The graph is intended to “give you an idea of the type of entities that one can expect to find in an ICS,” David explained. “But from a patient’s point of view, there are potentially several patient portals associated with these various digital systems, which can be very confusing to the patient if they are meant to interact with various portals.”

Building on that, David highlighted three key points to consider to consider when developing ICS digital strategy.

“The first point is around population health management,” he said. Population health management is “about improving the health of defined populations, in this case within an ICS, at various levels and at various stratifications. So it might be disease orientated or it could focus on long-term conditions. It’s about improving outcomes for those populations and their wellbeing, introducing preventative care and targeted interventions.”

David continued: “In my mind, all of the various systems that you would typically find within an ICS should in theory be connected or interfaced to a population health management system. It can sit at ICS level, on top of a shared care record system, on the back of a trust system… but theoretically, it should link to all of the systems or future systems from the provider organisations.

“The second component is that of case management,” David said. “Case management is about assigned accountability of an individual or team for each patient. Somebody within the ICS would be accountable for the overall coordination of care for a patient – they would coordinate the patient journey from GP to hospital to community to home to social care, and all the other providers, as needed.” They provide a single point of access across the ICS pathways and promote continuity of care.

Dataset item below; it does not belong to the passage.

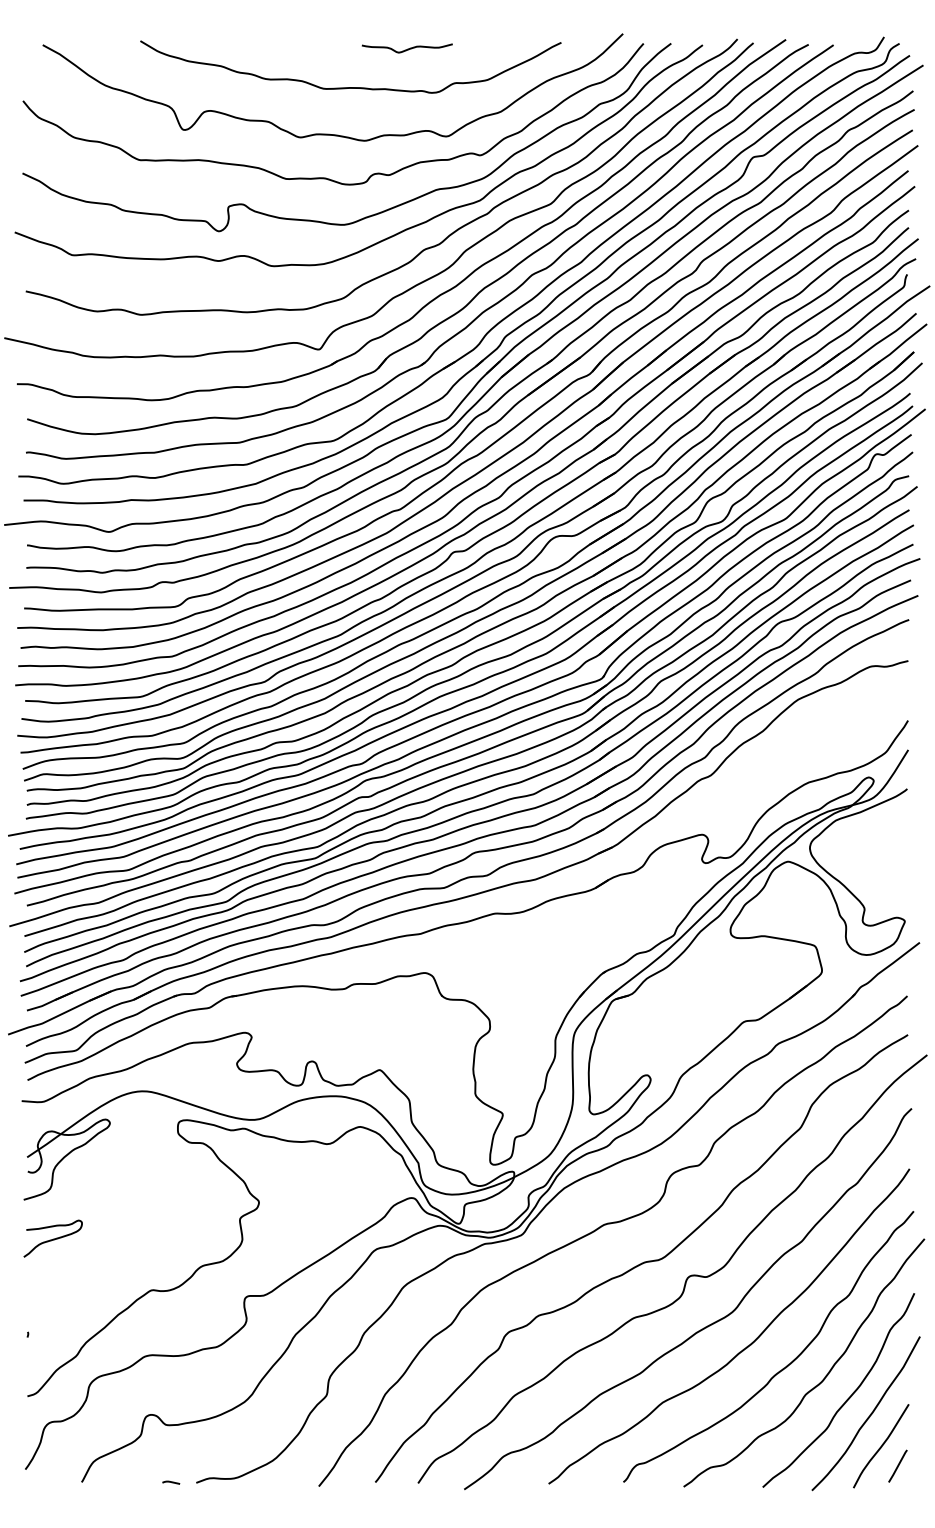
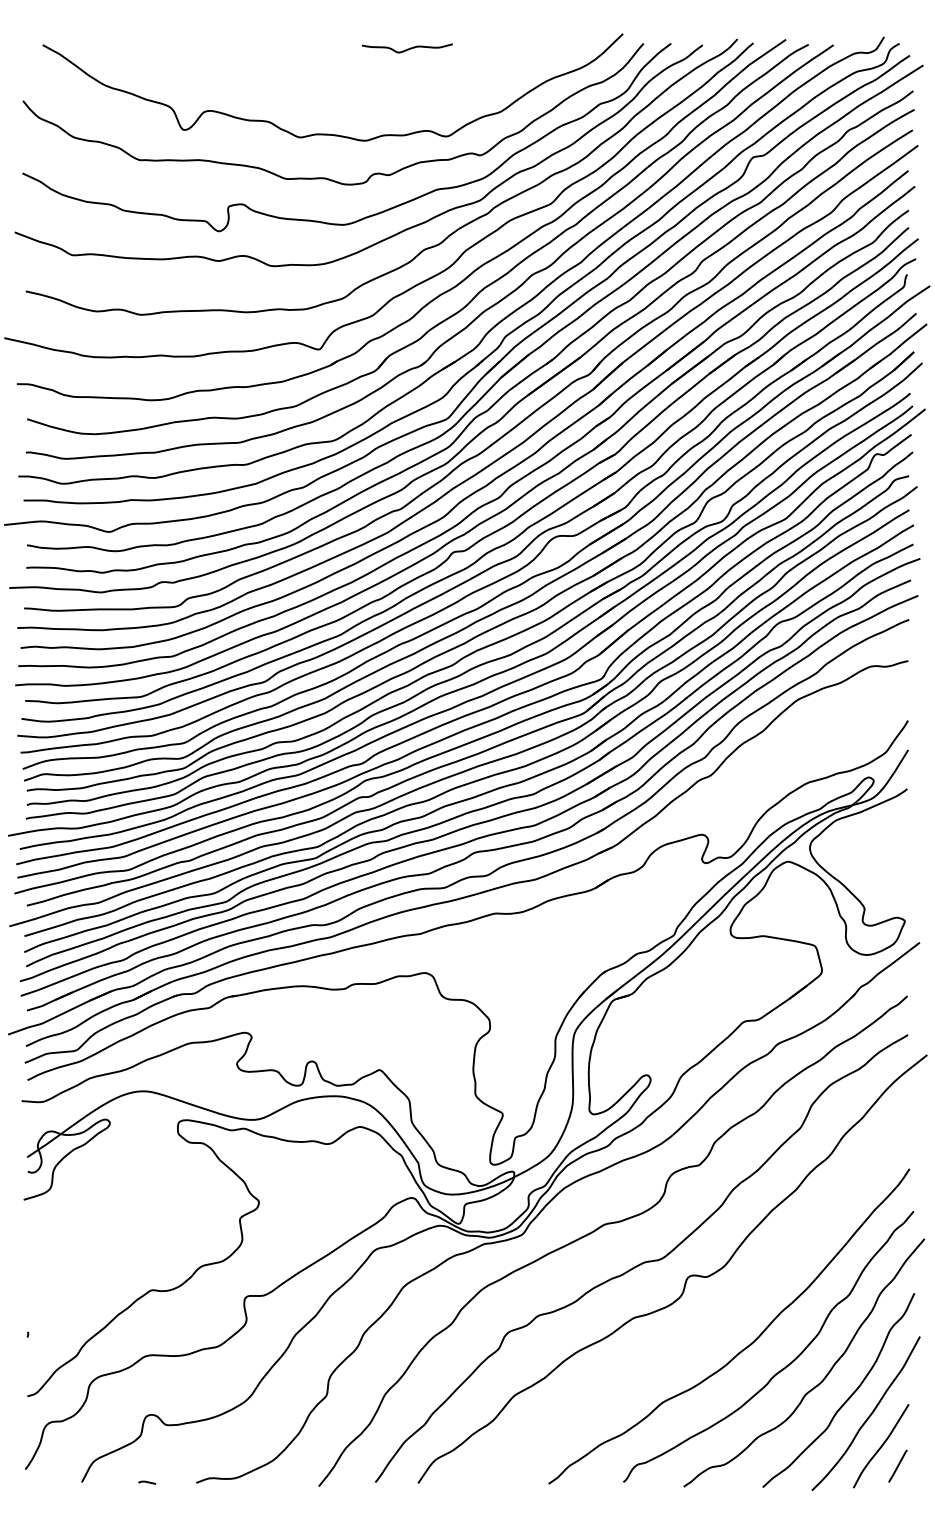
curve at (350, 87): present -> none
curve at (53, 1238): present -> none
curve at (703, 1327): present -> none
curve at (171, 1482) position: (171, 1482) -> (147, 1482)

Linking case management to population health, David commented: “Case management can be seen as the mechanism for taking identified populations of interest for intervention or segmentation from a population health management system, and case managing them on a proactive basis to coordinate patient journeys along pathways.”

The third key point to be brought up was patient conversation management. “How will ICS digital strategies in the future manage the touch points or patient portals of all the various systems in that ICS?” David asked. “We probably don’t want to ask the patient to interact with multiple patient portals in the future. Is the NHS App intended to be the single point of access for a patient in the ICS?”

Here, David posted a question to think about with these three topics in mind. “Who plays the case manager role in the ICS of the future?”

In summary, David emphasised his advice for people working to form digital ICS strategies:  “I invite you to consider how your population health management system of the future is going to interact with a case management process or mechanism, to enable an accountable agent to coordinate the whole patient journey. Additionally, who is managing the conversation of all the digital interactions between the patient and the surrounding providers and their systems?”

Many thanks to David for taking the time to join us at HTN Festival.